Given text:

--- --- ---

- Also known as: Morning with Farah
- Genre: Breakfast television
- Directed by: Zagham ul Islam
- Presented by: Farah Hussain
- Country of origin: Pakistan
- Original language: Urdu

Production
- Executive producer: Farah Hussain
- Running time: 55 minutes

Original release
- Network: ATV
- Release: 2005 – 6 September 2015

= A Morning with Farah =

Pakistani breakfast television show

A Morning with Farah or Morning with Farah is a Pakistani breakfast television show. The show originates from Islamabad and it is aired on a private television channel ATV from Monday to Friday from 09:05 AM to 11:00 AM Pakistan Standard Time. Farah Hussain is the host and executive producer and Zagham ul Islam is the director of the show.

== Format ==
Presented as a light interview chat show, each episode has a live telephone call and features personalities, fitness, self grooming and fashion tips, jewelry designs, recipes etc.

=== Celebrity guests ===
Celebrities that have been featured on the show include:

- Politicians
- Imran Khan
- Chaudhry Shujaat Hussain
- Ameen Faheem
- Javed Hashmi
- Firdous Ashiq Awan
- Khush Bakht Shujaat

- Actors
- Babrik Shah
- Mustafa Qureshi

- Musicians
- Mehdi Hassan
- Ghulam Ali
- Shaukat Ali
- Ali Haider
- Arshad Mahmood

- Health
- Hakeem Rizwan Hafeez Malik

=== Celebration of Islamic festivals ===
This show celebrates Islamic festivals like Ramadan, Jashne eid milad unnabi, Moharram with great respect.

--- --- ---

About this exercise: Translate this sentence from the text on the breakfast show into Spanish: "Farah Hussain is the host and executive producer and Zagham ul Islam is the director of the show."

Provided data:
--- --- ---

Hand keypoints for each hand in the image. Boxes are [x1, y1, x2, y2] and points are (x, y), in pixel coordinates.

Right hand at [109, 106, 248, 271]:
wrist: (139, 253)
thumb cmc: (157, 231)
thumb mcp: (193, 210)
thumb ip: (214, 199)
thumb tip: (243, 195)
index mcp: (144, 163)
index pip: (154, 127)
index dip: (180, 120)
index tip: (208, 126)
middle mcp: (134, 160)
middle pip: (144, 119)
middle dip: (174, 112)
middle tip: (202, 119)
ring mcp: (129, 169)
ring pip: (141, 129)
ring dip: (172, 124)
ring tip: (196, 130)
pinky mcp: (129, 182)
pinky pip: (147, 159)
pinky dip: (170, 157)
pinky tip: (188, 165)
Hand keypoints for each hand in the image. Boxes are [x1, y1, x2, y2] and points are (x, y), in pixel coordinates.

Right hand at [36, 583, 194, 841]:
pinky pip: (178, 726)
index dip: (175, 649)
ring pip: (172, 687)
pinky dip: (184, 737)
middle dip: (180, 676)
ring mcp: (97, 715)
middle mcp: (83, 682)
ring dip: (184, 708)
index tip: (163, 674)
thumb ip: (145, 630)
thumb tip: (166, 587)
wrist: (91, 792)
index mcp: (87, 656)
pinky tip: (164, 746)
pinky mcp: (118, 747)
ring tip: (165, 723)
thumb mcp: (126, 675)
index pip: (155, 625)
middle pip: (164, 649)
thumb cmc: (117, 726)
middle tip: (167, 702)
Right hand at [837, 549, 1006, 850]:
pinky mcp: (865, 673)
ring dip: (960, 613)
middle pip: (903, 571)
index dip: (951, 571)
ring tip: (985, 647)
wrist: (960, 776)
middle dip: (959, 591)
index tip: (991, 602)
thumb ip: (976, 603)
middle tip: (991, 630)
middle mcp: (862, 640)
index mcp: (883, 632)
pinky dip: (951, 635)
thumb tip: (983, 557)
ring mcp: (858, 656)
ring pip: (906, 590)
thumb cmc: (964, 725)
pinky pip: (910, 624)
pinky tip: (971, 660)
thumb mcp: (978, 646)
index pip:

--- --- ---

Expected output: Farah Hussain es la presentadora y productora ejecutiva, y Zagham ul Islam es el director del programa.